──────── Records shown ────────

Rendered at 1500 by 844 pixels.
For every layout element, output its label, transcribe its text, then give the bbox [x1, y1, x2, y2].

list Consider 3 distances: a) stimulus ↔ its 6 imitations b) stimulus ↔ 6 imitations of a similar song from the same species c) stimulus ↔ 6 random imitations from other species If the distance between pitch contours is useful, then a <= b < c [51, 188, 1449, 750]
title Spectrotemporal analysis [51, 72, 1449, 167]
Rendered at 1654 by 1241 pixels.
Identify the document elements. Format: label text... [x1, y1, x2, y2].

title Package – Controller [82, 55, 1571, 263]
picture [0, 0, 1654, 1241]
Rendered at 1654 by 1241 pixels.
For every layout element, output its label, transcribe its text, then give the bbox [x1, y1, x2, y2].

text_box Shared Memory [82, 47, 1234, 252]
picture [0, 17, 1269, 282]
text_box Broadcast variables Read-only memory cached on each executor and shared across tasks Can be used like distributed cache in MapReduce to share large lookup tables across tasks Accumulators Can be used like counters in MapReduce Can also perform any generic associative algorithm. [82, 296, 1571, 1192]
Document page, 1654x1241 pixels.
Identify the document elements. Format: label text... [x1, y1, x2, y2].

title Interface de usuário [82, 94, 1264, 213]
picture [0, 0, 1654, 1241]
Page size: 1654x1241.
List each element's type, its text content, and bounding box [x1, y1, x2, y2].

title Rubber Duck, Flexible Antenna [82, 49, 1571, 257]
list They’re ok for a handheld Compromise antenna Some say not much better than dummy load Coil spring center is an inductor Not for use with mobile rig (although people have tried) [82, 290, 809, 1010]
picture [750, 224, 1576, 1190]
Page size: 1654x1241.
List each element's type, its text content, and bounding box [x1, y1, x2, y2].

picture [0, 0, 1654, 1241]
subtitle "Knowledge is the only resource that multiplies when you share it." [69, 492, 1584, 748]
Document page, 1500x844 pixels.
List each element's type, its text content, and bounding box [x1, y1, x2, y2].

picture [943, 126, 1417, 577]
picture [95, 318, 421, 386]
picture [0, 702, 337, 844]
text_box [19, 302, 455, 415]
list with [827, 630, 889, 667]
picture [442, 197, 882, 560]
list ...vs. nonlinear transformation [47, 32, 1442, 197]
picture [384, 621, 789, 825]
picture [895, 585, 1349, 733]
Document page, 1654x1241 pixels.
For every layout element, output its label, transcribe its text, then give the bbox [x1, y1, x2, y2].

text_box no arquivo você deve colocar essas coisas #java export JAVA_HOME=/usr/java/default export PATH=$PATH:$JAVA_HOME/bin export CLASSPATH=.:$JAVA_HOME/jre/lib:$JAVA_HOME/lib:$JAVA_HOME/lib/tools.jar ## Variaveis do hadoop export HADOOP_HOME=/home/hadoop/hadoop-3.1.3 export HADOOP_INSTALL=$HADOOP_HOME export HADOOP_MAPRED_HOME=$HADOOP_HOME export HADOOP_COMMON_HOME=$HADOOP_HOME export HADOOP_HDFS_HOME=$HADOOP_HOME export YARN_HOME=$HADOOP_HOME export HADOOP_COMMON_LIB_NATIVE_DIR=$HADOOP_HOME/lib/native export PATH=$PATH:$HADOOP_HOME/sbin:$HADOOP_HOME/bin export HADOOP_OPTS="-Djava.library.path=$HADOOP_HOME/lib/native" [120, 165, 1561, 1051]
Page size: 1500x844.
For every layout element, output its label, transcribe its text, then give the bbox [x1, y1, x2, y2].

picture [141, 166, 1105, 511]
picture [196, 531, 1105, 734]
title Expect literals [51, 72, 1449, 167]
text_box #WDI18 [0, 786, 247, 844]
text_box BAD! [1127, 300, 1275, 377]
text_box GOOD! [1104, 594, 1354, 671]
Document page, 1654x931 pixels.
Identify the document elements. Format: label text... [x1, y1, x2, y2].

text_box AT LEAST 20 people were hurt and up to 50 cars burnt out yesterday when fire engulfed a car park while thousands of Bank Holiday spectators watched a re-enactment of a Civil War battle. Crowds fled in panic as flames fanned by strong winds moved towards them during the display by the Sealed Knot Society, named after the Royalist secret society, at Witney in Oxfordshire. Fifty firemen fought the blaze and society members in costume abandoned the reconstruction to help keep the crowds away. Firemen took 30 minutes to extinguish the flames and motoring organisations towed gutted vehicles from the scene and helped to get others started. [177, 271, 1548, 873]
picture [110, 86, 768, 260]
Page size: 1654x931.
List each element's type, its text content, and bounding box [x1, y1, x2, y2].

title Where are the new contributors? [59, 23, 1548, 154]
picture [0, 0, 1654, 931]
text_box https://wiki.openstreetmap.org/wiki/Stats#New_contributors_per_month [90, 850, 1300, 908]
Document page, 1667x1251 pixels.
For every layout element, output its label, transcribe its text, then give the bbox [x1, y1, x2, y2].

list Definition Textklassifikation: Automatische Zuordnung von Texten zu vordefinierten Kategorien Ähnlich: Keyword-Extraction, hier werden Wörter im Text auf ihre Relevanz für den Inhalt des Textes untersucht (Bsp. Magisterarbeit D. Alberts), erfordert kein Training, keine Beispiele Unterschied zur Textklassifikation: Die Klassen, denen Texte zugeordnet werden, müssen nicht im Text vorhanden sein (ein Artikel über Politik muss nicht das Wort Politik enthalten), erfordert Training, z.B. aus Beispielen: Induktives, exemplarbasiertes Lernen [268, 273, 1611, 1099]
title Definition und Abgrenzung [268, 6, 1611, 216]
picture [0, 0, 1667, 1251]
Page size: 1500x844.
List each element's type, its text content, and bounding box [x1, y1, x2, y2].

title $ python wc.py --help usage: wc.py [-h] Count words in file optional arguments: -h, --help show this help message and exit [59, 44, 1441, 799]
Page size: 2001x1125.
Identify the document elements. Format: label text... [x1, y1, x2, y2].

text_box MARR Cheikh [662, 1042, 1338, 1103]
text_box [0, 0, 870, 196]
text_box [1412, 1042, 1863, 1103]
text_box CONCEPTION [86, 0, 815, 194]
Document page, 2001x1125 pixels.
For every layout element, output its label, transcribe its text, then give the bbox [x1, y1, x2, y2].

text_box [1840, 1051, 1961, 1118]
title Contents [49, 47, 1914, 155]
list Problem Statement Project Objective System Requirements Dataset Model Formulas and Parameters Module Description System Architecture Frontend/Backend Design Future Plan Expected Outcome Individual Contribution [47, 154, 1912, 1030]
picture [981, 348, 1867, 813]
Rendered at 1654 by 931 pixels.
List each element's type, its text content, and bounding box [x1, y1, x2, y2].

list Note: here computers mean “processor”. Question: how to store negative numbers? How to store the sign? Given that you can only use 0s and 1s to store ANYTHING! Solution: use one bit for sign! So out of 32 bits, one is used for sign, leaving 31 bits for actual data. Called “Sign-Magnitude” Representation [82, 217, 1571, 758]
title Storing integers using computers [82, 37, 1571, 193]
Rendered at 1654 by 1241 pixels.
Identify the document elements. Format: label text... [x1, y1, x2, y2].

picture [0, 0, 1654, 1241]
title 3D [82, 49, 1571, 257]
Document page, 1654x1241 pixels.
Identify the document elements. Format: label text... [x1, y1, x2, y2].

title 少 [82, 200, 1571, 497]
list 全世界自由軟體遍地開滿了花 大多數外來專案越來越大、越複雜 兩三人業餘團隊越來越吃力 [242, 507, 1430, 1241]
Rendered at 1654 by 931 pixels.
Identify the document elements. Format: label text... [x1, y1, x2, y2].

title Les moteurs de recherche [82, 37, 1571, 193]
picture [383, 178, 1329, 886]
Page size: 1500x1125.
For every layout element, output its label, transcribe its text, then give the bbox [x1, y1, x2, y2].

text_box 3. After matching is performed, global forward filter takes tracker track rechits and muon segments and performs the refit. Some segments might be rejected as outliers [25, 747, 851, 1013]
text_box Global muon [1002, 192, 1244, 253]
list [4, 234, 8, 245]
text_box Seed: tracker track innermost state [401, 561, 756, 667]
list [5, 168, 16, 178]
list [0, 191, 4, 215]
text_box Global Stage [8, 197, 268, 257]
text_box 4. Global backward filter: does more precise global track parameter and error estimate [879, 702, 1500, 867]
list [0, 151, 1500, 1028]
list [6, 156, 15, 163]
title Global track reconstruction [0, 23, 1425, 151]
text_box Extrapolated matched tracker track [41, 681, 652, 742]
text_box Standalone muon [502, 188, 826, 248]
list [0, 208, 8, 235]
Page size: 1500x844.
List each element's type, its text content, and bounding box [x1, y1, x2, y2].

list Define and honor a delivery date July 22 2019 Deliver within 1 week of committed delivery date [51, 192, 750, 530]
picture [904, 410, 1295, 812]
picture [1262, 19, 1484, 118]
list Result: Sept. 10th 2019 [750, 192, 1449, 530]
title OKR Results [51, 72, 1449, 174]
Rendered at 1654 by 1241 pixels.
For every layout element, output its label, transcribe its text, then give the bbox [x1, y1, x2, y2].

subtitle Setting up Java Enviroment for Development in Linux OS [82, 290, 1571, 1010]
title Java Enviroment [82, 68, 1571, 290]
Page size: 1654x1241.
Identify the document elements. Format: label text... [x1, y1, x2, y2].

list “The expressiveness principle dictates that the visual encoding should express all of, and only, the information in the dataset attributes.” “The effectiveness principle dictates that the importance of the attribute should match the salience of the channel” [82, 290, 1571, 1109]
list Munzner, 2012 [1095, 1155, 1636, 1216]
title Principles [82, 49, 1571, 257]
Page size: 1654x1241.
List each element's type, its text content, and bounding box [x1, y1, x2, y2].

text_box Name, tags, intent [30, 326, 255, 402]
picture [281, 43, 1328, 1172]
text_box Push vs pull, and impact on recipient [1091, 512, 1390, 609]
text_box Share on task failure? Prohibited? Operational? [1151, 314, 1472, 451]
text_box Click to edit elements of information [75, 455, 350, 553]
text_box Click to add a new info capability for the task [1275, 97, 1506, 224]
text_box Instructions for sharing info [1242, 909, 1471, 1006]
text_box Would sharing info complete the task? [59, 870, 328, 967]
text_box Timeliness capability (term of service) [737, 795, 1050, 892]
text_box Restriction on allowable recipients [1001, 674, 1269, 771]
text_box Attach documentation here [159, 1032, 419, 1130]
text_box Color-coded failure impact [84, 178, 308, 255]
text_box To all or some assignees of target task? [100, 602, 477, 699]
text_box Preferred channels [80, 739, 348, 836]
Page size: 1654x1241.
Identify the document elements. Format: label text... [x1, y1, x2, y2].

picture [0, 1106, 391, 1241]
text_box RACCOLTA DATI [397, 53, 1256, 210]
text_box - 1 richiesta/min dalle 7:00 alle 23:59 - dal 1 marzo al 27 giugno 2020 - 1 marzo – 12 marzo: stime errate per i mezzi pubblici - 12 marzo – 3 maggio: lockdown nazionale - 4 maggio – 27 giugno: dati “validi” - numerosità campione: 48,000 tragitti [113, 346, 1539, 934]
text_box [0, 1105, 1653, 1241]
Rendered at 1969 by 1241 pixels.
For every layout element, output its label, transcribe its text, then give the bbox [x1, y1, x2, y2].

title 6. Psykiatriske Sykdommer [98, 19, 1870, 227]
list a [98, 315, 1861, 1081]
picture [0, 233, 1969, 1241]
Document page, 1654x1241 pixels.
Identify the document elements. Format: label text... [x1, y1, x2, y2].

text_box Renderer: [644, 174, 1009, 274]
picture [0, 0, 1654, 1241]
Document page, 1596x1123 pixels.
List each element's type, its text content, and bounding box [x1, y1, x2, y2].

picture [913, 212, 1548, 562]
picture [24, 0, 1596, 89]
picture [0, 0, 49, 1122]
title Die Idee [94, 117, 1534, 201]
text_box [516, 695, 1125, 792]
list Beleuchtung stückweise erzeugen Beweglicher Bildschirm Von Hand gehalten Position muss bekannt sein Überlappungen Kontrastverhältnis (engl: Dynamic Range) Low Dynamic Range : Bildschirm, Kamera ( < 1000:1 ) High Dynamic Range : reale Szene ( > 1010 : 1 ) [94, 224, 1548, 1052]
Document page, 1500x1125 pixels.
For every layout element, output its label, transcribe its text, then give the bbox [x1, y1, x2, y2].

────────

Exercise task — Retype the lines of the records above verbatim, beginning at the line that contains "Document page, 1596x1123 pixels." and stopping after the line that contains "text_box [516, 695, 1125, 792]".

Response to the task —
Document page, 1596x1123 pixels.
List each element's type, its text content, and bounding box [x1, y1, x2, y2].

picture [913, 212, 1548, 562]
picture [24, 0, 1596, 89]
picture [0, 0, 49, 1122]
title Die Idee [94, 117, 1534, 201]
text_box [516, 695, 1125, 792]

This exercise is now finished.